All of lore.kernel.org
 help / color / mirror / Atom feed
* [PATCH v2] migration: Fix blocking in POSTCOPY_DEVICE during package load
@ 2026-04-23  9:44 Pranav Tyagi
  2026-04-23 19:12 ` Peter Xu
  2026-04-24 10:33 ` Juraj Marcin
  0 siblings, 2 replies; 6+ messages in thread
From: Pranav Tyagi @ 2026-04-23  9:44 UTC (permalink / raw)
  To: qemu-devel
  Cc: Peter Xu, Fabiano Rosas, Juraj Marcin, Prasad Pandit,
	Pranav Tyagi

The package_loaded event is not set in case MIG_RP_MSG_PONG does not
arrive on the source from the destination in the return path thread. The
migration thread would then be blocked waiting for package_loaded event
indefinitely in POSTCOPY_DEVICE state. Where as, in such a condition the
source VM can safely resume as the destination has not yet started. The
pong message can get lost in case of a network failure or destination
crash before sending the pong.

This patch removes the package_loaded event and uses rp_sem, instead of
kicking multiple events.

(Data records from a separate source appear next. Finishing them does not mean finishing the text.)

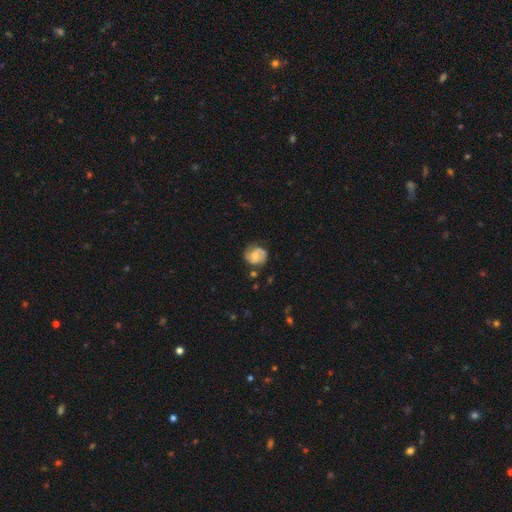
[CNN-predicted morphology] type=featured or disk (54%); edge-on=no (98%); bar=no (59%); spiral arms=yes (85%); bulge=moderate (48%); merging=none (67%).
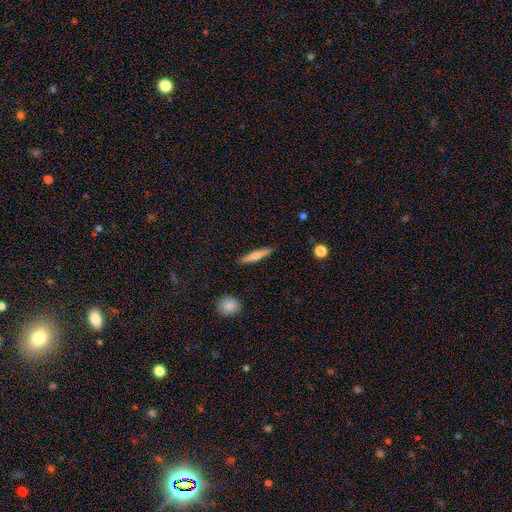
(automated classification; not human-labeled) smooth-or-featured: smooth: 63% | featured or disk: 31% | star or artifact: 6%
  how-rounded: cigar-shaped: 89% | in between: 9% | round: 2%
  merging: none: 90% | minor disturbance: 7% | major disturbance: 2% | merger: 1%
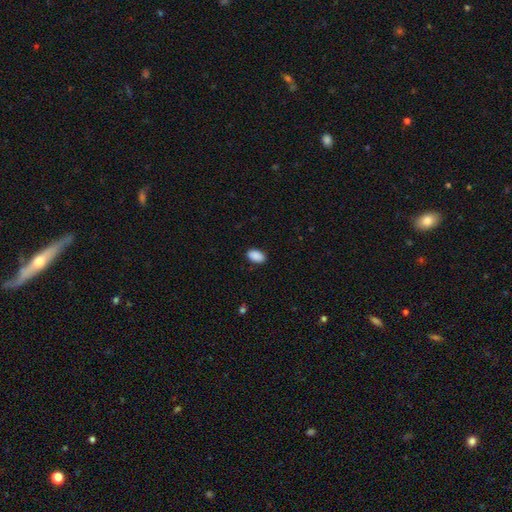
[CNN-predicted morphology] Overall: smooth (90%). How rounded: in between (94%). Merging: none (88%).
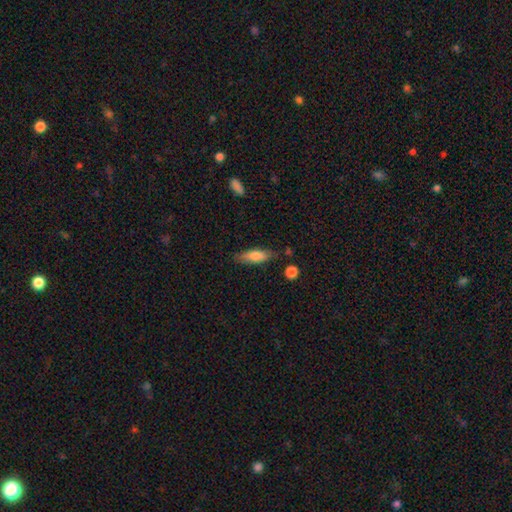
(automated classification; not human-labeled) Overall: smooth (76%). How rounded: cigar-shaped (50%; in between 48%). Merging: none (79%).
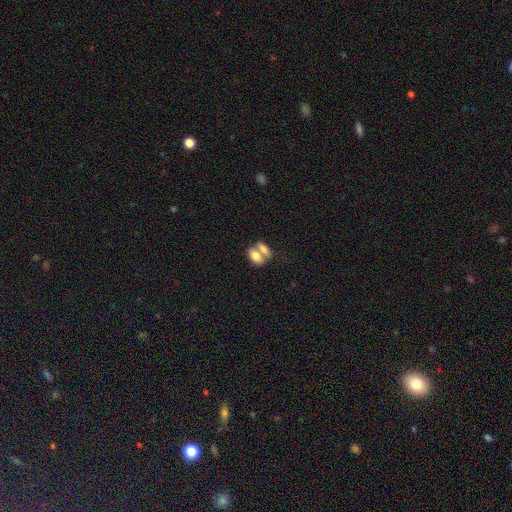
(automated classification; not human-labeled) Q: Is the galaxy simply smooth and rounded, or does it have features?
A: smooth — 76%.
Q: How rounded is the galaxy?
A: in between — 87%.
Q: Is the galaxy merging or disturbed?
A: merger — 60%.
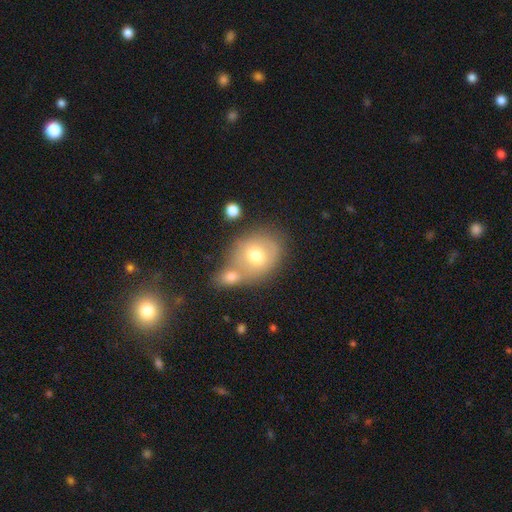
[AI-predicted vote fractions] This is likely a smooth galaxy (64%). How rounded: possibly round (57%). Merging: marginally none (41%).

The error is detected in case of network
failure or destination crash and rp_sem is set in the out path of the
return path thread. This will kick the migration thread out from a
condition of indefinitely waiting for rp_sem. The migration thread then
fails early and breaks from the migration loop to resume the vm on the
source side.

Fixes: 7b842fe354c6 ("migration: Introduce POSTCOPY_DEVICE state")
Signed-off-by: Pranav Tyagi <prtyagi@redhat.com>
---
V1: https://lore.kernel.org/all/20260421052227.8278-1-prtyagi@redhat.com/

changed in v2:
- removed postcopy_package_loaded_event and using rp_sem to kick the
  migration thread
- using migration_rp_wait() in place of qemu_event_wait() in the
  migration thread

 migration/migration.c | 48 ++++++++++++++++++++++++++++---------------
 migration/migration.h |  1 -
 2 files changed, 31 insertions(+), 18 deletions(-)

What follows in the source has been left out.